Les ambitions des équipementiers télécoms chinois, Huawei et ZTE, de prendre une bonne part du marché indien des réseaux 5G semblent voler en éclat. Et pour cause : aucun des opérateurs autorisés ce mardi par New Delhi à mener des essais préparatoires au déploiement de la nouvelle génération de communication mobile n'utiliseront la moindre solution technologique chinoise. Les cadors des télécoms que sont Bharti Airtel et Reliance JioInfoComm, Vodafone Idea et MTNL ne s'appuieront que sur les équipementiers européens (Nokia et Ericsson), le sud-coréen Samsung, et le centre de recherche et développement du gouvernement indien. New Delhi n'a pourtant pas officiellement chassé Huawei, leader mondial de la 5G, et son compatriote chinois ZTE. En décembre dernier, l'exécutif avait d'ailleurs autorisé tous les équipementiers télécoms, y compris ceux de l'empire du Milieu, à participer aux essais et expérimentations en matière de 5G. La position officieuse semble toute autre... Et il apparaît désormais très improbable qu'un opérateur sélectionne in fine un équipementier sans avoir travaillé avec lui en amont... Autrement dit : tout porte à croire que l'Inde a décidé, comme de nombreux pays à travers le monde, d'exclure Huawei et ZTE.

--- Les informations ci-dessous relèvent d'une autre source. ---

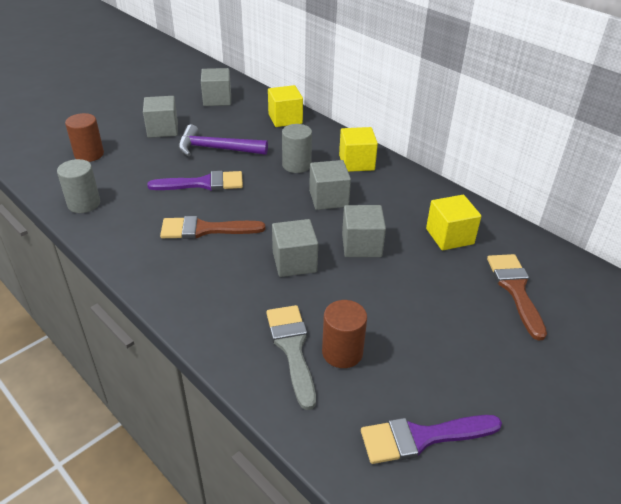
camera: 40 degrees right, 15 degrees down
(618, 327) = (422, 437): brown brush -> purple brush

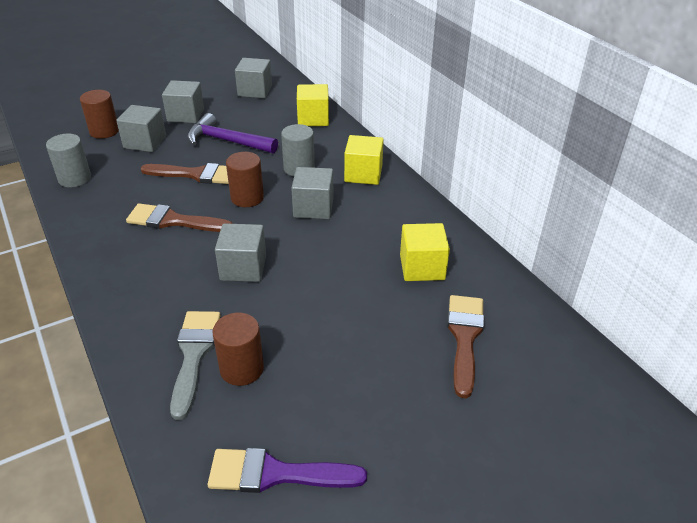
camera: 15 degrees right, 0 degrees up
(203, 183) = (196, 174): purple brush -> brown brush
(263, 198) = (247, 198): none -> brown cylinder
(361, 245) = (321, 262): grey cube -> grey cube (145, 142)

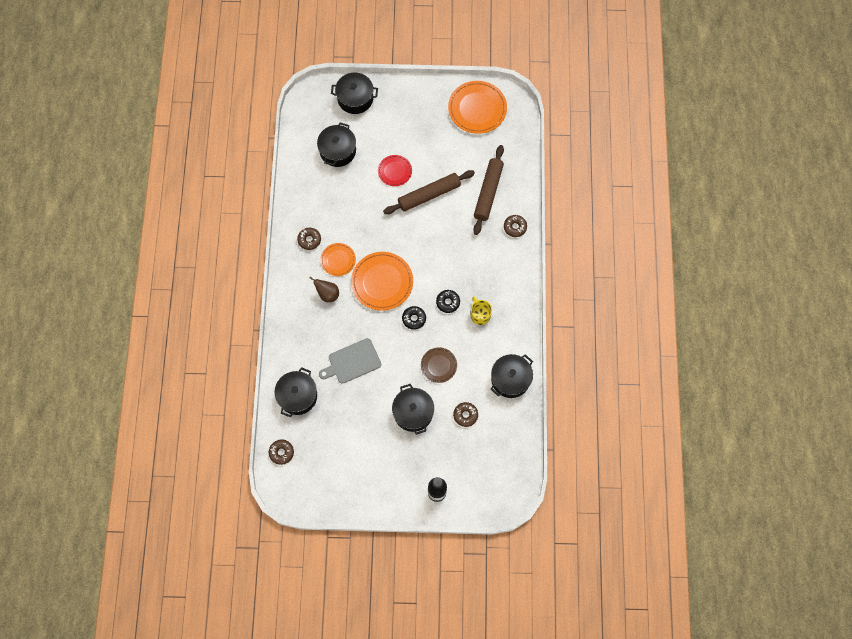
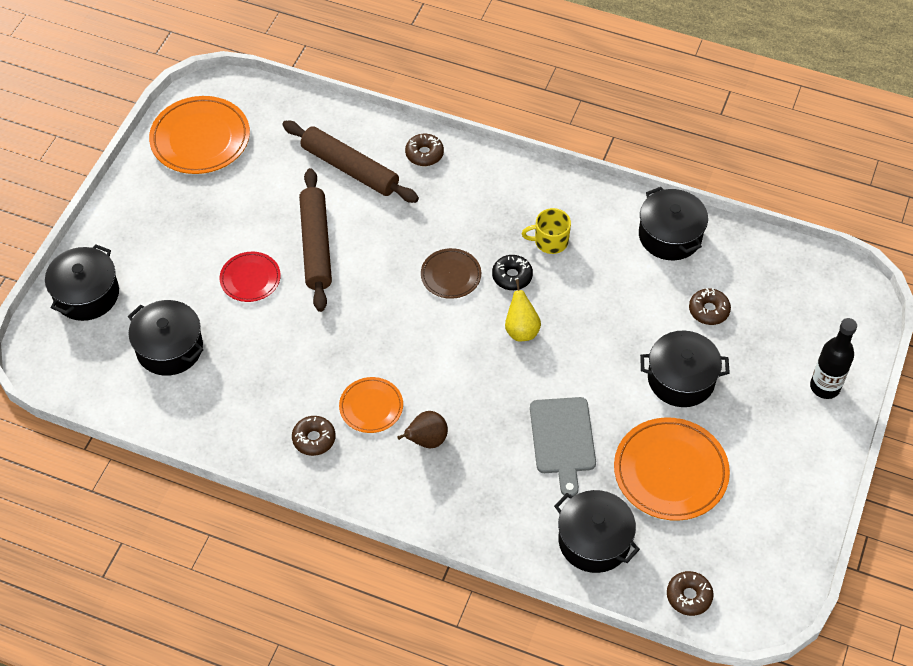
camera: 70 degrees left, 15 degrees down
(382, 282) = (439, 355): orange plate -> orange plate (670, 472)
(414, 319) = (521, 330): black donut -> yellow pear
(438, 365) = (613, 320): brown plate -> brown plate (451, 275)

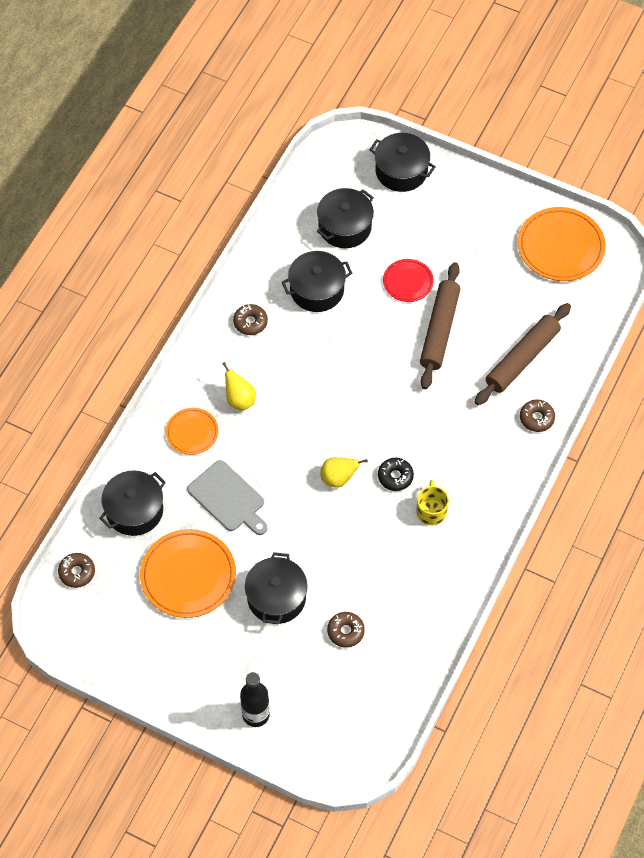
camera: 95 degrees right, 5 degrees up
(316, 245) = (439, 330): brown rolling pin -> brown rolling pin turned 75 degrees counterclockwise
(371, 407) = (275, 363): orange plate -> orange plate (192, 432)
(426, 440) = (239, 400): brown pear -> yellow pear
(451, 275) = (400, 429): brown plate -> none
(563, 439) = (228, 498): grey cutting board -> grey cutting board turned 135 degrees counterclockwise
(670, 235) = (431, 612): black pot -> black pot (317, 290)

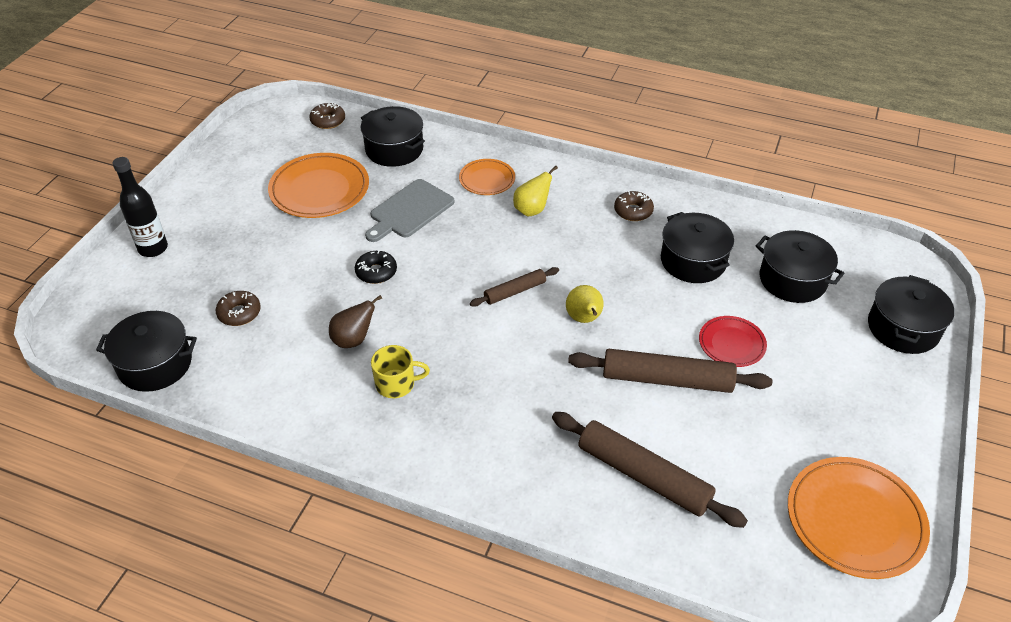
camera: 85 degrees right, 15 degrees down
(276, 597) = (288, 254): black pot -> black pot (155, 364)
(338, 478) = (438, 295): yellow pear -> yellow pear (584, 319)
(339, 422) = (515, 291): none -> brown rolling pin
(383, 542) = (353, 340): none -> brown pear
(395, 476) = (443, 346): black donut -> black donut (376, 272)
(536, 418) = (547, 497): brown donut -> none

Cela s'apparente à un véritable camouflet pour les deux cadors chinois. Avec près de 1,1 milliard d'abonnés mobiles, selon les chiffres officiels, l'Inde n'est rien de moins que le deuxième marché mondial des télécoms, derrière la Chine. Une mise au ban de Huawei et de ZTE ne constituerait malgré tout pas une surprise. Le gouvernement indien se montre très préoccupé par les questions de sécurité. A l'instar de nombreux pays, Huawei et ZTE figurent depuis longtemps dans son viseur. Pour rappel, les Etats-Unis, qui accusent Huawei d'espionnage pour le compte de Pékin, l'ont banni du marché de la 5G. D'autres pays occidentaux ont fait de même, comme l'Australie, le Royaume-Uni ou la Suède. La France, elle, a choisi d'écarter petit à petit l'équipementier chinois sans le dire explicitement, sans doute pour ne pas s'attirer les foudres de Pékin. Signe de la méfiance de l'Inde à l'égard des technologies made in China : en septembre dernier, le gouvernement a banni en masse des applications mobiles chinoises, accusées de permettre des activités « préjudiciables à la souveraineté et l'intégrité de l'Inde, la défense de l'Inde, la sécurité de l'Etat et l'ordre public ». Le tout sur fond de différend frontalier avec la Chine.
Huawei réduit la voilure
Huawei n'ignore rien de ce contexte très défavorable. L'été dernier, l'équipementier a revu drastiquement à la baisse ses prévisions de chiffre d'affaires en Inde, soulignait le journal économique Economic Times. Selon ce quotidien, le groupe de Shenzhen comptait également se séparer d'environ deux tiers de ses 700 collaborateurs dans le pays.
Quoi qu'il en soit, ces essais préparatoires en matière de 5G doivent permettre aux opérateurs présents en Inde de peaufiner leurs plans de déploiements. L'exécutif souhaite que les acteurs, qui préfèrent d'abord couvrir les grandes villes pour des raisons économiques, n'oublient pas les campagnes et territoires ruraux. Ces essais ont aussi vocation à expérimenter différents cas d'usages, notamment liés à la télémédecine, l'éducation à distance, l'industrie 4.0, la réalité augmentée et virtuelle, ou encore la surveillance des exploitations agricoles avec des drones.
La 5G n'est pas pour demain
Cela dit, les Indiens ne sont pas prêts d'avoir la 5G. Loin de là. Les fréquences nécessaires à cette technologie n'ont pas encore été attribuées. Elles sont censées l'être cette année. Mais l'épidémie de Covid-19, qui a provoqué un report de la procédure, continue de faire des ravages. Rien ne dit, dans ce contexte sanitaire qui s'est encore aggravé ces dernières semaines, que les échéances seront tenues. Le pays a déjà pris un important retard en matière de 5G, alors que les Etats-Unis, la Chine et l'Europe disposent déjà d'offres commerciales.
En outre, le déploiement de la 5G prendra beaucoup plus de temps en Inde, un vaste pays aux infrastructures télécoms peu développées. C'est notamment le cas des réseaux en fibre optique, essentiels pour connecter les antennes 5G. Les investissements pour déployer la 5G s'annoncent colossaux. Selon Business France, ceux-ci devraient s'élever à environ 90 milliards de dollars.